"The way we speak to our children becomes their inner voice." ~ Peggy O'Mara
That quote makes me shudder, because my own inner voice is relentless. I take a measure of comfort (?) in telling myself that it isn't completely true--after all, my own parents spoke love and affirmation over me often. In fact, my inner voice perhaps more closely mimics the harsh things they said about themselves rather than what they directed towards me. Which, now that I think about it, isn't comforting at all.
|Image credit: yugenro on Flickr|
I have some rock solid convictions about parenting, but that doesn't stop me from questioning everything, especially when I fail to live up to my own expectations. And I fail all the time. Throw in the fact that two of the four kidlets are always in disequilibrium (you Ames and Ilg-ers know what I mean) and their current ages... (Six. Oh, six just kills me! And three is coming up shortly after we hit seven. Twitch. Shiver. Twitch again.) Um. Anyway.
A few months ago, I finally got to meet in real life an amazing gentle mama that I had become connected with online through a gentle parenting board. I will skip the details, but the combination of travel, being six, and not having much practice in a beloved sibling suddenly wanting to play with someone else, brought out rather horrific behavior in one of my children that had me inwardly writhing in humiliation and outwardly trying to maintain some semblance of calm.
I apologized to her and she gently and loving began to remind me of how God parents us. However, she wasn't talking about what I should be doing for my children.
She was speaking His mercy over me.
With incredible wisdom, she encouraged me to stop my negative self-scripts and to listen to His voice of truth, love, acceptance and forgiveness. To remember that I am His child and He is my abba, my papi, my daddy. To let go of the criticism, disappointment, and shaming messages that play in my head and to respond to my own mistakes with grace and gentleness, the way that I want to respond to my children's mistakes. I have read many similar things, and some of Naomi Aldort's materials have been helpful, but something in her eyes or voice or words made me really get it.
I don't expect my eight year old to do quadratic equations. My two year old can't read. My six year old doesn't drive (although he wishes he did. It starts early, I guess). My four year old doesn't write essays. And when it comes to behavior, I try very hard to let go of unreasonable expectations and look for what is age appropriate there, as well. That needs to apply to me, too.

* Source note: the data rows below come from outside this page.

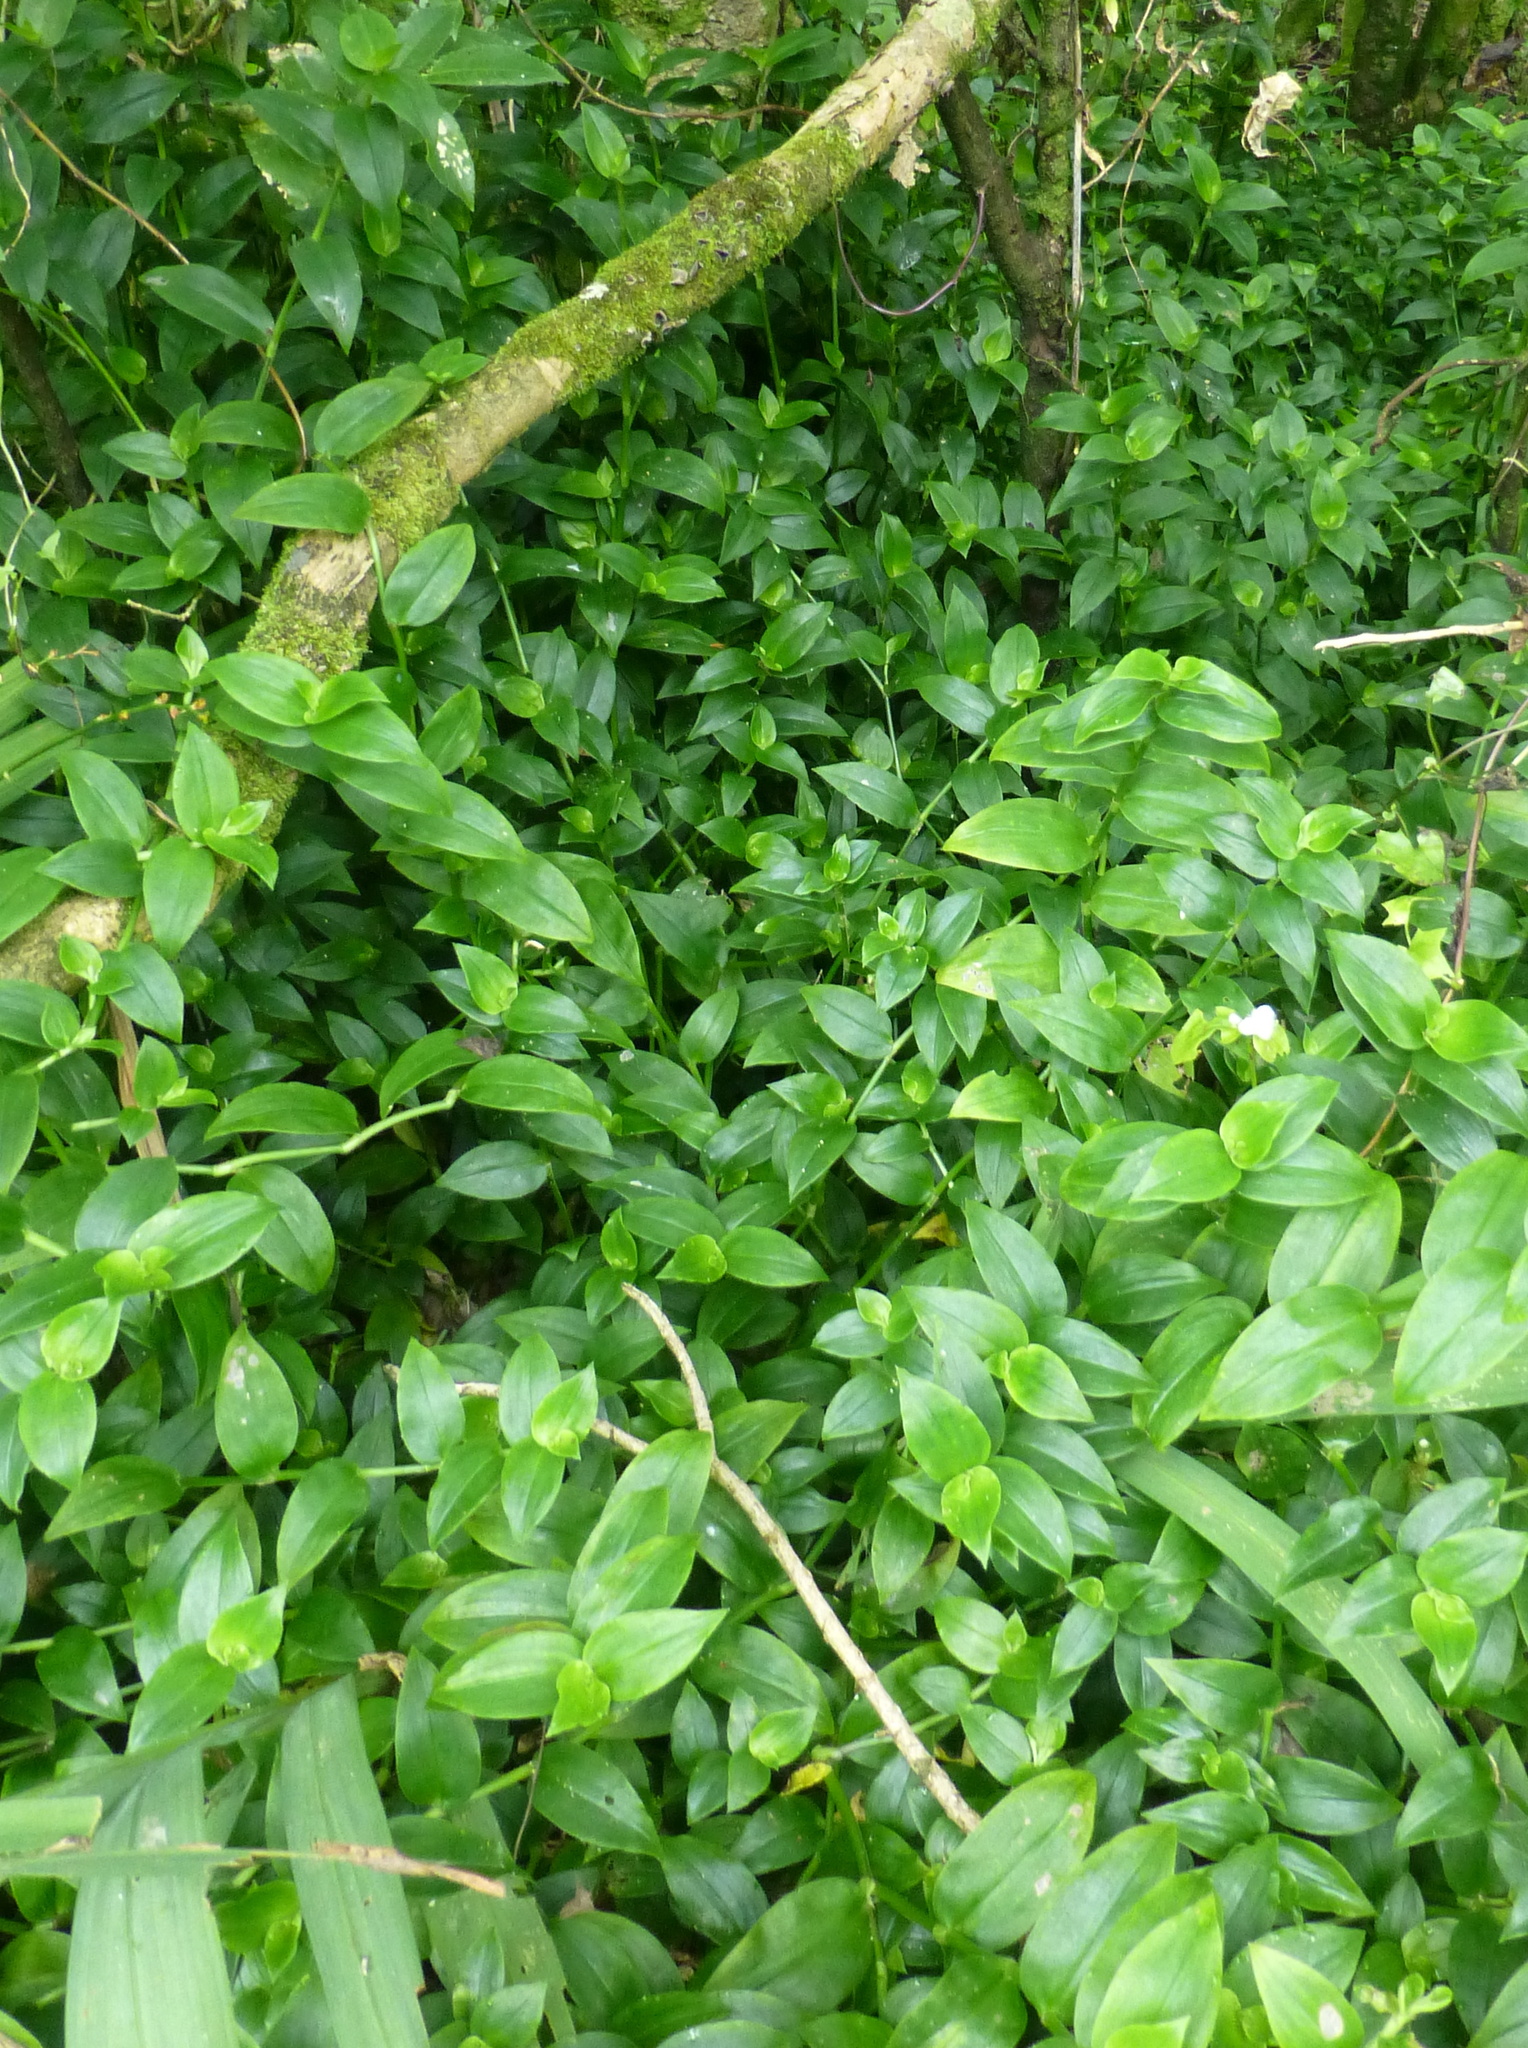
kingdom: Plantae
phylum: Tracheophyta
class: Liliopsida
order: Commelinales
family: Commelinaceae
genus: Tradescantia
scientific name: Tradescantia fluminensis
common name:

So even though I am an adult who is blessed to have fantastic resources, in real life role models as well as online and through books, I am only eight years old as a mom. I am still figuring out this parenting thing and working on it. Some days I don't know what to do. Some days I know, but I mess up. I need age appropriate expectations of myself.
Since my talk with that lovely mama, it is slowly beginning to sink in. On days when my shoulders sag, the sigh inside can't drown out the whisper of love and acceptance. I hear His voice humming songs of peace and comfort over me, and it goes deeper than the hiss of the Accuser.
Somehow, I believe that changing the voice inside me will also change the voice my children hear, both inside and outside. I want it to be a gentle voice of mercy and grace, truth and love, of acceptance and love. For all of us.